其实,在指导1905年革命的过程中,列宁第一次提出了无产阶级在资产阶级民主革命中的领导权的思想。列宁指出:资产阶级革命不仅对资产阶级有利,而且对无产阶级也是极其有利的。资产阶级需要革命进行得不坚决、不彻底,以便他们可以依靠旧制度的某些残余来反对无产阶级;而无产阶级却需要把革命进行得十分彻底;因为“资产阶级革命进行得愈充分,愈坚决,愈彻底,无产阶级为争取社会主义而反对资产阶级的斗争就愈有保证”(《社会民主党在民主革命中的两种策略》,《列宁选集》第一卷)。列宁的思想对帝国主义时代的资产阶级民主革命,有着重大的指导意义。当今世界依然处于帝国主义时代,当然有着重大的指导意义。

文中说,“今天中国的现状是怎样的呢?从中央到地方,几乎已到了无官不贪的地步;而在基层,很多地方的政权已经黑社会化,离开了地方的黑社会、土豪劣绅和宗族势力,很多地方的社会秩序就无法维持。”

作者无视这样一个事实,即支撑那个所谓“黑社会”的恰恰是官僚买办资产阶级,没有他们做靠山,所谓“黑社会”是不可能存在一天的。譬如:对于开发商指使“黑社会”非法拆迁,哪一个没有官商勾结的背景?即使出了“问题”之后,有多少地方不是利用专政工具在解决出现的“问题”?所谓“打黑”,不过是“黑”吃“黑”,是“大黑”吃“小黑”罢了。

四、    关于中国的社会主义革命为什么必然胜利的问题

文中说,“一方面,以老无产阶级为核心,无产阶级将成为未来社会革命的领导力量。另一方面,只要无产阶级采取正确的政治策略,就一定可以把小资产阶级和农村半无产阶级团结在自己的周围,从而形成一个十分广泛的、人民大众的社会主义革命联盟。而资产阶级则将被完全孤立,并且陷于其自身深刻的矛盾而无法自拔。只要形成了这样一种政治局面,无产阶级就将取得对资产阶级的完全优势,并必将领导广大的人民群众取得第二次社会主义革命的完全胜利。”

马克思主义认为:没有革命的群众运动,旧的社会制度就无法推翻,新的社会制度也无法建立。群众运动必须和革命政党的领导结合起来。作者所谈到的这些,完全抛开了马克思列宁主义关于阶级、政党以及领袖的论述。

所谓“以老无产阶级为核心”的提法,也值得商榷。事实上,当年的所谓“老无产阶级”,如今已经发生了很大的变化。在他们中间,绝大多数人已经退休或者已经到了退休的年龄,可谓“心有余而力不足”(当然,并不否认他们有革命的愿望和将来投身于革命的洪流之中);还有一些人在改革开放政策的指引下,有的跻身于小资产阶级的行列,有的则成为新生的资产阶级。他们的子女也是如此,也并不都是如今的工人阶级。

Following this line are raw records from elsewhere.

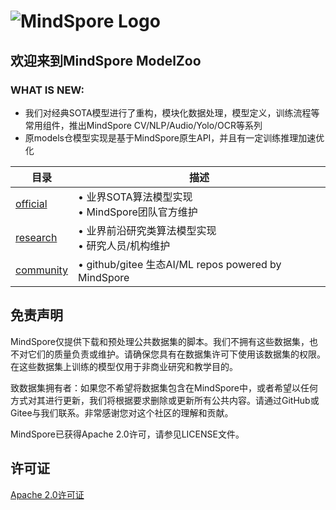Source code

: # ![MindSpore Logo](https://gitee.com/mindspore/mindspore/raw/master/docs/MindSpore-logo.png)

## 欢迎来到MindSpore ModelZoo
### WHAT IS NEW:
- 我们对经典SOTA模型进行了重构，模块化数据处理，模型定义，训练流程等常用组件，推出MindSpore CV/NLP/Audio/Yolo/OCR等系列
- 原models仓模型实现是基于MindSpore原生API，并且有一定训练推理加速优化

| 目录                     | 描述                                                         |
|------------------------| ------------------------------------------------------------ |
| [official](official)   | • 业界SOTA算法模型实现<br/> • MindSpore团队官方维护|
| [research](research)   | • 业界前沿研究类算法模型实现 <br/> • 研究人员/机构维护 |
| [community](community) | • github/gitee 生态AI/ML repos powered by MindSpore | 


## 免责声明

MindSpore仅提供下载和预处理公共数据集的脚本。我们不拥有这些数据集，也不对它们的质量负责或维护。请确保您具有在数据集许可下使用该数据集的权限。在这些数据集上训练的模型仅用于非商业研究和教学目的。

致数据集拥有者：如果您不希望将数据集包含在MindSpore中，或者希望以任何方式对其进行更新，我们将根据要求删除或更新所有公共内容。请通过GitHub或Gitee与我们联系。非常感谢您对这个社区的理解和贡献。

MindSpore已获得Apache 2.0许可，请参见LICENSE文件。

## 许可证

[Apache 2.0许可证](https://gitee.com/mindspore/mindspore/blob/master/LICENSE)
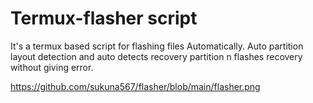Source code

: # Termux-flasher script
It's a termux based script for flashing files Automatically. Auto partition layout detection and auto detects recovery partition n flashes recovery without giving error.

https://github.com/sukuna567/flasher/blob/main/flasher.png
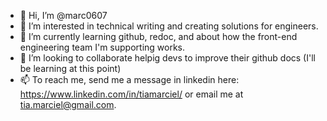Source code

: - 👋 Hi, I’m @marc0607
- 👀 I’m interested in technical writing and creating solutions for engineers.
- 🌱 I’m currently learning github, redoc, and about how the  front-end engineering team I'm supporting works.
- 💞️ I’m looking to collaborate helpig devs to improve their github docs (I'll be learning at this point)
- 📫 To reach me, send me a message in linkedin here: https://www.linkedin.com/in/tiamarciel/ or email me at tia.marciel@gmail.com.
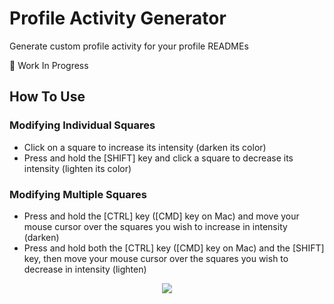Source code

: # Profile Activity Generator

Generate custom profile activity for your profile READMEs

🚧 Work In Progress 

## How To Use

### Modifying Individual Squares
- Click on a square to increase its intensity (darken its color)
- Press and hold the [SHIFT] key and click a square to decrease its intensity (lighten its color)

### Modifying Multiple Squares
- Press and hold the [CTRL] key ([CMD] key on Mac) and move your mouse cursor over the squares you wish to increase in intensity (darken)
- Press and hold both the [CTRL] key ([CMD] key on Mac) and the [SHIFT] key, then move your mouse cursor over the squares you wish to decrease in intensity (lighten)


<div align="center">
    <img src="https://raw.githubusercontent.com/omidnikrah/profile-activity-generator/master/demo.png" />
</div>
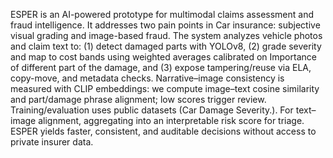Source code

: ESPER is an AI-powered prototype for multimodal claims assessment and fraud intelligence. It addresses two pain points in Car insurance: subjective visual grading and image-based fraud. The system analyzes vehicle photos and claim text to: (1) detect damaged parts with YOLOv8, (2) grade severity and map to cost bands using weighted averages calibrated on Importance of different part of the damage, and (3) expose tampering/reuse via ELA, copy-move, and metadata checks. Narrative–image consistency is measured with CLIP embeddings: we compute image–text cosine similarity and part/damage phrase alignment; low scores trigger review. Training/evaluation uses public datasets (Car Damage Severity.). For text–image alignment, aggregating into an interpretable risk score for triage. ESPER yields faster, consistent, and auditable decisions without access to private insurer data.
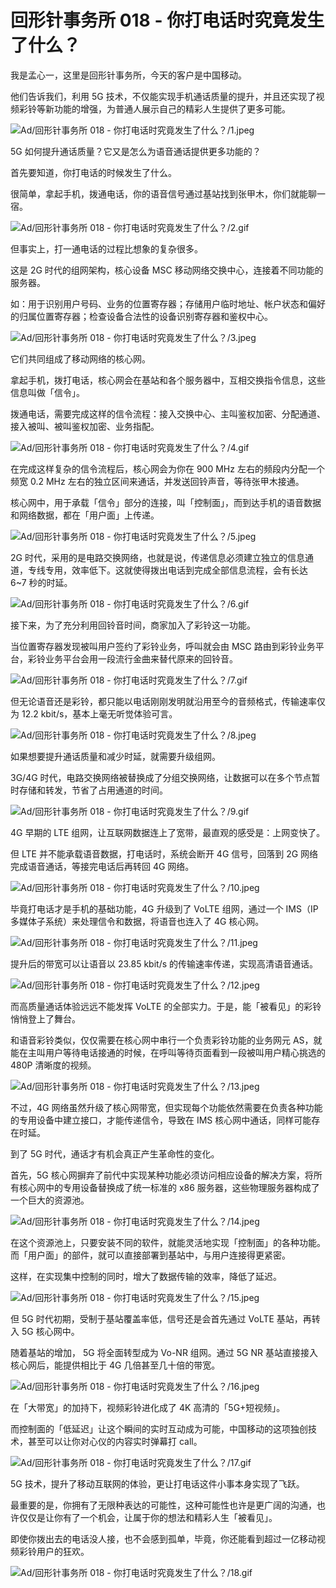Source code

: # 回形针事务所 018 - 你打电话时究竟发生了什么？

我是孟心一，这里是回形针事务所，今天的客户是中国移动。

他们告诉我们，利用 5G 技术，不仅能实现手机通话质量的提升，并且还实现了视频彩铃等新功能的增强，为普通人展示自己的精彩人生提供了更多可能。

![Ad/回形针事务所 018 - 你打电话时究竟发生了什么？/1.jpeg](https://file.hsyhx.top/iPaperClipICU/web/assets/image/文字稿/Ad/回形针事务所%20018%20-%20你打电话时究竟发生了什么？/1.jpeg?imageMogr2/format/avif)

5G 如何提升通话质量？它又是怎么为语音通话提供更多功能的？

首先要知道，你打电话的时候发生了什么。

很简单，拿起手机，拨通电话，你的语音信号通过基站找到张甲木，你们就能聊一宿。

![Ad/回形针事务所 018 - 你打电话时究竟发生了什么？/2.gif](https://file.hsyhx.top/iPaperClipICU/web/assets/image/文字稿/Ad/回形针事务所%20018%20-%20你打电话时究竟发生了什么？/2.gif?imageMogr2/format/avif)

但事实上，打一通电话的过程比想象的复杂很多。

这是 2G 时代的组网架构，核心设备 MSC 移动网络交换中心，连接着不同功能的服务器。

如：用于识别用户号码、业务的位置寄存器；存储用户临时地址、帐户状态和偏好的归属位置寄存器；检查设备合法性的设备识别寄存器和鉴权中心。

![Ad/回形针事务所 018 - 你打电话时究竟发生了什么？/3.jpeg](https://file.hsyhx.top/iPaperClipICU/web/assets/image/文字稿/Ad/回形针事务所%20018%20-%20你打电话时究竟发生了什么？/3.jpeg?imageMogr2/format/avif)

它们共同组成了移动网络的核心网。

拿起手机，拨打电话，核心网会在基站和各个服务器中，互相交换指令信息，这些信息叫做「信令」。

拨通电话，需要完成这样的信令流程：接入交换中心、主叫鉴权加密、分配通道、接入被叫、被叫鉴权加密、业务指配。

![Ad/回形针事务所 018 - 你打电话时究竟发生了什么？/4.gif](https://file.hsyhx.top/iPaperClipICU/web/assets/image/文字稿/Ad/回形针事务所%20018%20-%20你打电话时究竟发生了什么？/4.gif?imageMogr2/format/avif)

在完成这样复杂的信令流程后，核心网会为你在 900 MHz 左右的频段内分配一个频宽 0.2 MHz 左右的独立区间来通话，并发送回铃声音，等待张甲木接通。

核心网中，用于承载「信令」部分的连接，叫「控制面」，而到达手机的语音数据和网络数据，都在「用户面」上传递。

![Ad/回形针事务所 018 - 你打电话时究竟发生了什么？/5.jpeg](https://file.hsyhx.top/iPaperClipICU/web/assets/image/文字稿/Ad/回形针事务所%20018%20-%20你打电话时究竟发生了什么？/5.jpeg?imageMogr2/format/avif)

2G 时代，采用的是电路交换网络，也就是说，传递信息必须建立独立的信息通道，专线专用，效率低下。这就使得拨出电话到完成全部信息流程，会有长达 6\~7 秒的时延。

![Ad/回形针事务所 018 - 你打电话时究竟发生了什么？/6.gif](https://file.hsyhx.top/iPaperClipICU/web/assets/image/文字稿/Ad/回形针事务所%20018%20-%20你打电话时究竟发生了什么？/6.gif?imageMogr2/format/avif)

接下来，为了充分利用回铃音时间，商家加入了彩铃这一功能。

当位置寄存器发现被叫用户签约了彩铃业务，呼叫就会由 MSC 路由到彩铃业务平台，彩铃业务平台会用一段流行金曲来替代原来的回铃音。

![Ad/回形针事务所 018 - 你打电话时究竟发生了什么？/7.gif](https://file.hsyhx.top/iPaperClipICU/web/assets/image/文字稿/Ad/回形针事务所%20018%20-%20你打电话时究竟发生了什么？/7.gif?imageMogr2/format/avif)

但无论语音还是彩铃，都只能以电话刚刚发明就沿用至今的音频格式，传输速率仅为 12.2 kbit/s，基本上毫无听觉体验可言。

![Ad/回形针事务所 018 - 你打电话时究竟发生了什么？/8.jpeg](https://file.hsyhx.top/iPaperClipICU/web/assets/image/文字稿/Ad/回形针事务所%20018%20-%20你打电话时究竟发生了什么？/8.jpeg?imageMogr2/format/avif)

如果想要提升通话质量和减少时延，就需要升级组网。

3G/4G 时代，电路交换网络被替换成了分组交换网络，让数据可以在多个节点暂时存储和转发，节省了占用通道的时间。

![Ad/回形针事务所 018 - 你打电话时究竟发生了什么？/9.gif](https://file.hsyhx.top/iPaperClipICU/web/assets/image/文字稿/Ad/回形针事务所%20018%20-%20你打电话时究竟发生了什么？/9.gif?imageMogr2/format/avif)

4G 早期的 LTE 组网，让互联网数据连上了宽带，最直观的感受是：上网变快了。

但 LTE 并不能承载语音数据，打电话时，系统会断开 4G 信号，回落到 2G 网络完成语音通话，等接完电话后再转回 4G 网络。

![Ad/回形针事务所 018 - 你打电话时究竟发生了什么？/10.jpeg](https://file.hsyhx.top/iPaperClipICU/web/assets/image/文字稿/Ad/回形针事务所%20018%20-%20你打电话时究竟发生了什么？/10.jpeg?imageMogr2/format/avif)

毕竟打电话才是手机的基础功能，4G 升级到了 VoLTE 组网，通过一个 IMS（IP 多媒体子系统）来处理信令和数据，将语音也连入了 4G 核心网。

![Ad/回形针事务所 018 - 你打电话时究竟发生了什么？/11.jpeg](https://file.hsyhx.top/iPaperClipICU/web/assets/image/文字稿/Ad/回形针事务所%20018%20-%20你打电话时究竟发生了什么？/11.jpeg?imageMogr2/format/avif)

提升后的带宽可以让语音以 23.85 kbit/s 的传输速率传递，实现高清语音通话。

![Ad/回形针事务所 018 - 你打电话时究竟发生了什么？/12.jpeg](https://file.hsyhx.top/iPaperClipICU/web/assets/image/文字稿/Ad/回形针事务所%20018%20-%20你打电话时究竟发生了什么？/12.jpeg?imageMogr2/format/avif)

而高质量通话体验远远不能发挥 VoLTE 的全部实力。于是，能「被看见」的彩铃悄悄登上了舞台。

和语音彩铃类似，仅仅需要在核心网中串行一个负责彩铃功能的业务网元 AS，就能在主叫用户等待电话接通的时候，在呼叫等待页面看到一段被叫用户精心挑选的 480P 清晰度的视频。

![Ad/回形针事务所 018 - 你打电话时究竟发生了什么？/13.jpeg](https://file.hsyhx.top/iPaperClipICU/web/assets/image/文字稿/Ad/回形针事务所%20018%20-%20你打电话时究竟发生了什么？/13.jpeg?imageMogr2/format/avif)

不过，4G 网络虽然升级了核心网带宽，但实现每个功能依然需要在负责各种功能的专用设备中建立接口，才能传递信令，导致在 IMS 核心网中通话，同样可能存在时延。

到了 5G 时代，通话才有机会真正产生革命性的变化。

首先，5G 核心网摒弃了前代中实现某种功能必须访问相应设备的解决方案，将所有核心网中的专用设备替换成了统一标准的 x86 服务器，这些物理服务器构成了一个巨大的资源池。

![Ad/回形针事务所 018 - 你打电话时究竟发生了什么？/14.jpeg](https://file.hsyhx.top/iPaperClipICU/web/assets/image/文字稿/Ad/回形针事务所%20018%20-%20你打电话时究竟发生了什么？/14.jpeg?imageMogr2/format/avif)

在这个资源池上，只要安装不同的软件，就能灵活地实现「控制面」的各种功能。而「用户面」的部件，就可以直接部署到基站中，与用户连接得更紧密。

这样，在实现集中控制的同时，增大了数据传输的效率，降低了延迟。

![Ad/回形针事务所 018 - 你打电话时究竟发生了什么？/15.jpeg](https://file.hsyhx.top/iPaperClipICU/web/assets/image/文字稿/Ad/回形针事务所%20018%20-%20你打电话时究竟发生了什么？/15.jpeg?imageMogr2/format/avif)

但 5G 时代初期，受制于基站覆盖率低，信号还是会首先通过 VoLTE 基站，再转入 5G 核心网中。

随着基站的增加， 5G 将全面转型成为 Vo-NR 组网。通过 5G NR 基站直接接入核心网后，能提供相比于 4G 几倍甚至几十倍的带宽。

![Ad/回形针事务所 018 - 你打电话时究竟发生了什么？/16.jpeg](https://file.hsyhx.top/iPaperClipICU/web/assets/image/文字稿/Ad/回形针事务所%20018%20-%20你打电话时究竟发生了什么？/16.jpeg?imageMogr2/format/avif)

在「大带宽」的加持下，视频彩铃进化成了 4K 高清的「5G+短视频」。

而控制面的「低延迟」让这个瞬间的实时互动成为可能，中国移动的这项独创技术，甚至可以让你对心仪的内容实时弹幕打 call。

![Ad/回形针事务所 018 - 你打电话时究竟发生了什么？/17.gif](https://file.hsyhx.top/iPaperClipICU/web/assets/image/文字稿/Ad/回形针事务所%20018%20-%20你打电话时究竟发生了什么？/17.gif?imageMogr2/format/avif)

5G 技术，提升了移动互联网的体验，更让打电话这件小事本身实现了飞跃。

最重要的是，你拥有了无限种表达的可能性，这种可能性也许是更广阔的沟通，也许仅仅是让你有了一个机会，让属于你的想法和精彩人生「被看见」。

即使你拨出去的电话没人接，也不会感到孤单，毕竟，你还能看到超过一亿移动视频彩铃用户的狂欢。

![Ad/回形针事务所 018 - 你打电话时究竟发生了什么？/18.gif](https://file.hsyhx.top/iPaperClipICU/web/assets/image/文字稿/Ad/回形针事务所%20018%20-%20你打电话时究竟发生了什么？/18.gif?imageMogr2/format/avif)
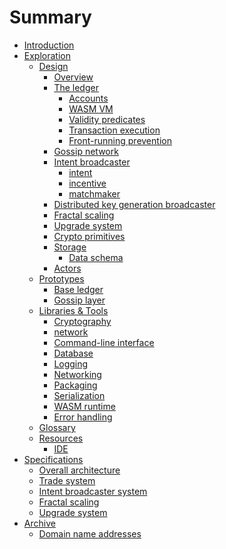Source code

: # Summary

- [Introduction](./README.md)
- [Exploration](./explore/README.md)
  - [Design](./explore/design/README.md)
    - [Overview](./explore/design/overview.md)
    - [The ledger](./explore/design/ledger.md)
      - [Accounts](./explore/design/ledger/accounts.md)
      - [WASM VM](./explore/design/ledger/wasm-vm.md)
      - [Validity predicates](./explore/design/ledger/vp.md)
      - [Transaction execution](./explore/design/ledger/tx-execution.md)
      - [Front-running prevention](./explore/design/ledger/front-running.md)
    - [Gossip network](./explore/design/gossip.md)
    - [Intent broadcaster](./explore/design/intent_broadcaster.md)
        - [intent](./explore/design/intent_broadcaster/intent.md)
        - [incentive](./explore/design/intent_broadcaster/incentive.md)
        - [matchmaker](./explore/design/intent_broadcaster/matchmaker.md)
    - [Distributed key generation broadcaster](./explore/design/dkg.md)
    - [Fractal scaling](./explore/design/fractal-scaling.md)
    - [Upgrade system](./explore/design/upgrade-system.md)
    - [Crypto primitives](./explore/design/crypto-primitives.md)
    - [Storage](./explore/design/storage.md)
      - [Data schema](./explore/design/data-schema.md)
    - [Actors](./explore/design/actors.md)
  - [Prototypes](./explore/prototypes/README.md)
    - [Base ledger](./explore/prototypes/base-ledger.md)
    - [Gossip layer](./explore/prototypes/gossip-layer.md)
  - [Libraries & Tools](./explore/libraries/README.md)
    - [Cryptography]()
    - [network](./explore/libraries/network.md)
    - [Command-line interface](./explore/libraries/cli.md)
    - [Database](./explore/libraries/db.md)
    - [Logging](./explore/libraries/logging.md)
    - [Networking]()
    - [Packaging](./explore/libraries/packaging.md)
    - [Serialization](./explore/libraries/serialization.md)
    - [WASM runtime](./explore/libraries/wasm.md)
    - [Error handling](./explore/libraries/errors.md)
  - [Glossary](./explore/design/glossary.md)
  - [Resources](./explore/resources/README.md)
    - [IDE](./explore/resources/ide.md)
- [Specifications](./specs/README.md)
  - [Overall architecture]()
  - [Trade system]()
  - [Intent broadcaster system]()
  - [Fractal scaling]()
  - [Upgrade system]()
- [Archive](./archive/README.md)
  - [Domain name addresses](./archive/domain-name-addresses.md)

最后,有个问题想请问jin原野先生,“广胜”网友是否是李民骐先生?当然,不知道也就算了,别无他意。




转自红色中国网http://redchinacn.com/portal.php?mod=view&aid=186


与红色小兵同志谈几个问题

程广胜

红色小兵同志,你所写的对拙作《论当前左派的几种思潮》的不同意见一文已经读过。对于你提的有些问题,可以答复;另外一些问题,粗略地谈一些想法。

首先,本人就是李民骐,广胜亦是本人的笔名,根据不同的工作需要分别署名而已,并无特别深意。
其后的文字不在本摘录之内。